The forty-sixth day of the Omer, the Sefirah-Count, is called Yom HaMeyuchas, the Day of Distinction. It is the Second Day of Sivan, the day before the beginning of the Shloshet Yemei Hagbalah, the Three Days of Restraint that Moshe commanded the Jewish People to observe; restraint in approach to Mt. Sinai and restraint from marital intimacy. The purpose of the latter was so that the entire Jewish People would certainly be pure and full participants on the Day that HaShem would give the Torah to them, that cataclysmic event that occurred on the Sixth Day of Sivan, according to one Tannaitic opinion, or the Seventh Day (only for this first Shavuot), according to Rav Yosi.
The question arises, What is so distinguished about this Day that entitles it to such a special name?
Several answers come to mind:
1. There is, in fact, nothing special about the Day. It is only that CHAZAL, the Sages, in their great sensitivity were concerned even for the feelings of inanimate objects, and even for the feelings of "entities" such as units of time, like days, the existence of which is even more tenuous than that of "objects." In the case of objects, we find them concerned for the feelings of embarrassment of the challot, the Shabbat loaves, while Kiddush is recited over wine, requiring the challot to be covered. So they assigned a name to the Day, that sat forlorn in the shadow of Shavuot and the Shloshet Yemei Hagbalah, the "Day of Distinction," a name that it didn't really deserve.
2. On the First of Sivan, HaShem instructed Moshe to tell the nation, "You shall be a Kingdom of Priests and a Holy Nation" (Shemot 19:6). On the Second Day of Sivan, Moshe delivered this message and the People answered, "Everything that G-d has commanded we will do" (Shemot 19:8). So that great Day of Acceptance of the Torah by the People was given the title "Day of Distinction."
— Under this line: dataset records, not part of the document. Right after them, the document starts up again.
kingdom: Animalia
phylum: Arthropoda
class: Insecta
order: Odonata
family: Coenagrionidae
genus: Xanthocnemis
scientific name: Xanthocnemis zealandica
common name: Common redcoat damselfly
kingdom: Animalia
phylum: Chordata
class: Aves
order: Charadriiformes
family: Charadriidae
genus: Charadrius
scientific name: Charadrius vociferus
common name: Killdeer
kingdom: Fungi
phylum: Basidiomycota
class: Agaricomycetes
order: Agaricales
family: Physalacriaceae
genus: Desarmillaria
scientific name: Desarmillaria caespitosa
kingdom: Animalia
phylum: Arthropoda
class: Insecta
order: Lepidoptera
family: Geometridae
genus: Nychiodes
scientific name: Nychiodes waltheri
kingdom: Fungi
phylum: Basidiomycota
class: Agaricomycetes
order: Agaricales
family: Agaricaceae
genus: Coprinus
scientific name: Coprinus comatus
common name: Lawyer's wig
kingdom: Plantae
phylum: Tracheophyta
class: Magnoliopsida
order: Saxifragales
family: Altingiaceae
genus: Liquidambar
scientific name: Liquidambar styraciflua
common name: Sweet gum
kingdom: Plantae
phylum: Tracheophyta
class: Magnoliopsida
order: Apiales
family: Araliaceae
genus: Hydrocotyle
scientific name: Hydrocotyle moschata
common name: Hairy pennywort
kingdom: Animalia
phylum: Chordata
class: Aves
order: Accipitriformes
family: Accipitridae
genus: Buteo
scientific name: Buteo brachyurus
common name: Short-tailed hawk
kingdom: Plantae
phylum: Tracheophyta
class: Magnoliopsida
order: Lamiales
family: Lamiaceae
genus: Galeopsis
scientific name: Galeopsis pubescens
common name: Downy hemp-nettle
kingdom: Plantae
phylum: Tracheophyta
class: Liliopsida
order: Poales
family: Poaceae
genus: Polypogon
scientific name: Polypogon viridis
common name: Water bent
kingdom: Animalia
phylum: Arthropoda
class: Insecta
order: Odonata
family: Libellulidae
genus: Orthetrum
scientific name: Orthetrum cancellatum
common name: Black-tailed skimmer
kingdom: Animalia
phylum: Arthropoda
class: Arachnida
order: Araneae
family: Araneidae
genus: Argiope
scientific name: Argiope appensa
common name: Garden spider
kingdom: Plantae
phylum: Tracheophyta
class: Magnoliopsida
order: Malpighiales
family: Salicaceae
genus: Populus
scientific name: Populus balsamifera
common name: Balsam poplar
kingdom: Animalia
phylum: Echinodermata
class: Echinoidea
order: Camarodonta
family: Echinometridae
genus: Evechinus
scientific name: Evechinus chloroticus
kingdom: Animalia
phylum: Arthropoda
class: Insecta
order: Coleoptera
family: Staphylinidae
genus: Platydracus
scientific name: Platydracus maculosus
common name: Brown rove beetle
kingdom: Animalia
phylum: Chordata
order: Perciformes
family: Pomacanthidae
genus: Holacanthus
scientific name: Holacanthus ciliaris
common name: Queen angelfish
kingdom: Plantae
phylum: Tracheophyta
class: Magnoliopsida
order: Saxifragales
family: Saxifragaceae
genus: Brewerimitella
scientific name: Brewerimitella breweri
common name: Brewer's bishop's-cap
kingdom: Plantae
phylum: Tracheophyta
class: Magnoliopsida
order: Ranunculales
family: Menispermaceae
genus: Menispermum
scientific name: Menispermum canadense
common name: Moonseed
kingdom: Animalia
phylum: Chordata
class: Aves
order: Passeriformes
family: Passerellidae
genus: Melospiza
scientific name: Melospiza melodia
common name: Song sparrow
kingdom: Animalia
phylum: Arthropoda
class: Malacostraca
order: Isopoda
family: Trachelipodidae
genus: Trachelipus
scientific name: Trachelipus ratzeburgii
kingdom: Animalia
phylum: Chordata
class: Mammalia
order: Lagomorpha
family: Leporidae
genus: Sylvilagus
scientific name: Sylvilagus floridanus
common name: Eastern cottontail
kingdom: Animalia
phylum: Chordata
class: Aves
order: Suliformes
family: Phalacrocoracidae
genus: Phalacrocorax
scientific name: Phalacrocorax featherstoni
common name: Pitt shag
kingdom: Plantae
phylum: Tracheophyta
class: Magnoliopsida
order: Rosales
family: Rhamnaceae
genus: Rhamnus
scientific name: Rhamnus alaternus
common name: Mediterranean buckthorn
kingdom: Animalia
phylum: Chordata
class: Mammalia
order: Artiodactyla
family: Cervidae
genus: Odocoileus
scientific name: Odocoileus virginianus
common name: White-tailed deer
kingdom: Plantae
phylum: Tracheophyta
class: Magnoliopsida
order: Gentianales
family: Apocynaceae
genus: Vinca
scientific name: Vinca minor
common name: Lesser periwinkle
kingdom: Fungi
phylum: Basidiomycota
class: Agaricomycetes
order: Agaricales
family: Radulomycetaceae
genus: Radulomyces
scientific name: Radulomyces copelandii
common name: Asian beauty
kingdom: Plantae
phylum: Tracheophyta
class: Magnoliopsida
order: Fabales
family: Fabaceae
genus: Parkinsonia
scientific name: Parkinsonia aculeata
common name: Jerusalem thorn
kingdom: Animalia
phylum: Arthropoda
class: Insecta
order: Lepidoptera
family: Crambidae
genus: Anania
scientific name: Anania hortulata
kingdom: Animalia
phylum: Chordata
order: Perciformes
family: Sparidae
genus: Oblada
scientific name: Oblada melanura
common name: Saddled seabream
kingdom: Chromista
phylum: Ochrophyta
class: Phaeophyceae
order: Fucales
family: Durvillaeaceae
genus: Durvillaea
3. This Day symbolizes the machloket, the disagreement involving the Tanna Rav Yosi, an example of the Oral Torah, the Torah She-B'al Peh, that is the foundation of our belief and practice. It is the existence of this Day in this Week that makes this machloket possible.
4. Yahadut, Judaism, is fundamentally a meritocracy. A person is rewarded for his own achievements, not those of his fathers or his sons. This is exemplified by the principle that "a Torah Scholar who is a 'mamzer' (the product of an illicit sexual union), is considered superior to a Kohen Gadol, who is an ignoramus in Torah." Thus yichus or yachas, good family ties, should matter less than one's own achievements. If we take the word yachas, spelled 'Yud,' 'Chet,' 'Samech' out of the word Meyuchas, Special, we are left with 'Mem' and 'Vav,' or forty-six, as in the Forty-Sixth Day of the Omer.